Task to complete »
Leaving out any pictures, transcribe every record exactly.

Dataset excerpts »

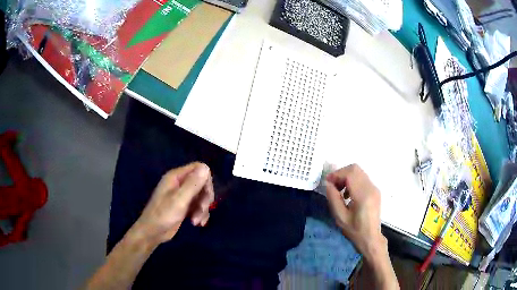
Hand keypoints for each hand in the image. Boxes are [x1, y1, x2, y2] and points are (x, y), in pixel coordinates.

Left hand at [132, 162, 213, 244]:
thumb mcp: (179, 199)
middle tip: (202, 209)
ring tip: (197, 221)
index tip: (206, 194)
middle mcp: (180, 183)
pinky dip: (200, 214)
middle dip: (205, 198)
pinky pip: (198, 206)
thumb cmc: (163, 214)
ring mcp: (182, 195)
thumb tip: (206, 167)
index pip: (198, 168)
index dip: (206, 180)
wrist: (152, 232)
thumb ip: (193, 184)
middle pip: (202, 183)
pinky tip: (198, 223)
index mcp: (176, 177)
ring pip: (201, 196)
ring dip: (203, 209)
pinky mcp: (184, 206)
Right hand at [325, 164, 386, 260]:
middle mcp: (371, 188)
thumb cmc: (354, 230)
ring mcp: (374, 188)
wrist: (371, 238)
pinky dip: (353, 181)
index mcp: (363, 195)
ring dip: (346, 177)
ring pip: (359, 172)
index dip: (337, 174)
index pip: (350, 173)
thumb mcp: (340, 217)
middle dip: (341, 174)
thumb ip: (333, 198)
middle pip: (355, 169)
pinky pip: (362, 178)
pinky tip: (348, 194)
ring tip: (339, 191)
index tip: (327, 182)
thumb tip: (328, 183)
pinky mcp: (375, 190)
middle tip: (332, 185)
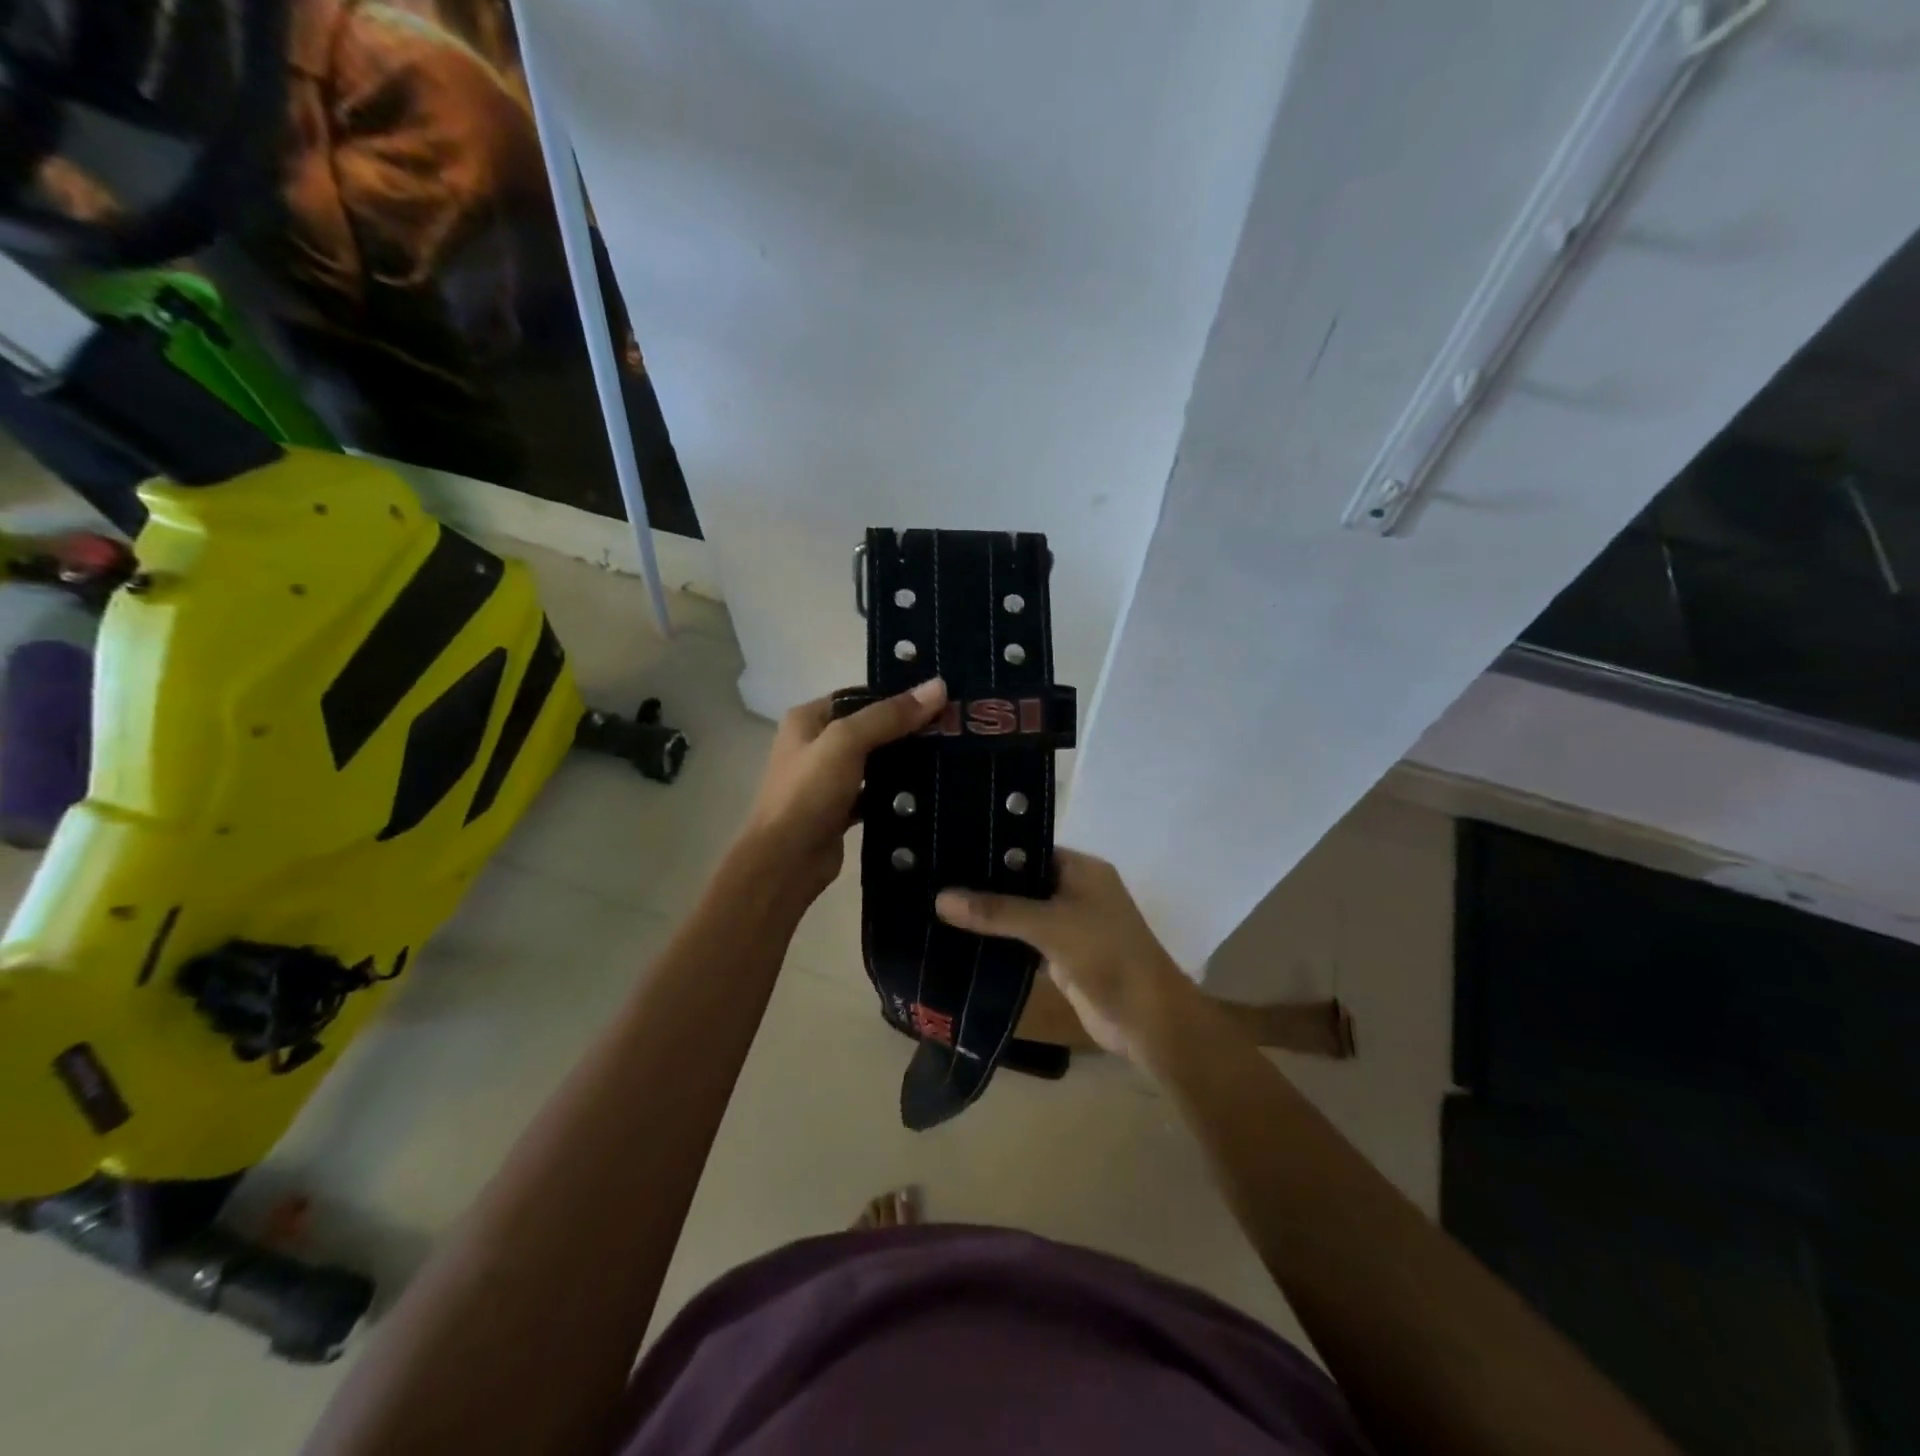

Result of the exercise »
Hand keypoints for each hand in the image. Boxes are [x1, y1, x2, y2] and points are (x, y), in pixel coordinates.

Left hand at [132, 162, 213, 244]:
thumb mcp: (179, 199)
middle tip: (202, 209)
ring tip: (197, 221)
index tip: (206, 194)
middle mcp: (180, 183)
pinky dip: (200, 214)
middle dip: (205, 198)
pinky pip: (198, 206)
thumb cmc: (163, 214)
ring mcp: (182, 195)
thumb tip: (206, 167)
index pip: (198, 168)
index dip: (206, 180)
wrist: (152, 232)
thumb ip: (193, 184)
middle pip: (202, 183)
pinky tip: (198, 223)
index mcp: (176, 177)
ring pip: (201, 196)
ring dip: (203, 209)
pinky mcp: (184, 206)
Right hand at [325, 164, 386, 260]:
middle mcp: (371, 188)
thumb cmc: (354, 230)
ring mcp: (374, 188)
wrist: (371, 238)
pinky dip: (353, 181)
index mcp: (363, 195)
ring dip: (346, 177)
ring pip: (359, 172)
index dip: (337, 174)
index pip: (350, 173)
thumb mcp: (340, 217)
middle dip: (341, 174)
thumb ip: (333, 198)
middle pip: (355, 169)
pinky pip: (362, 178)
pinky tip: (348, 194)
ring tip: (339, 191)
index tip: (327, 182)
thumb tip: (328, 183)
pinky mcp: (375, 190)
middle tip: (332, 185)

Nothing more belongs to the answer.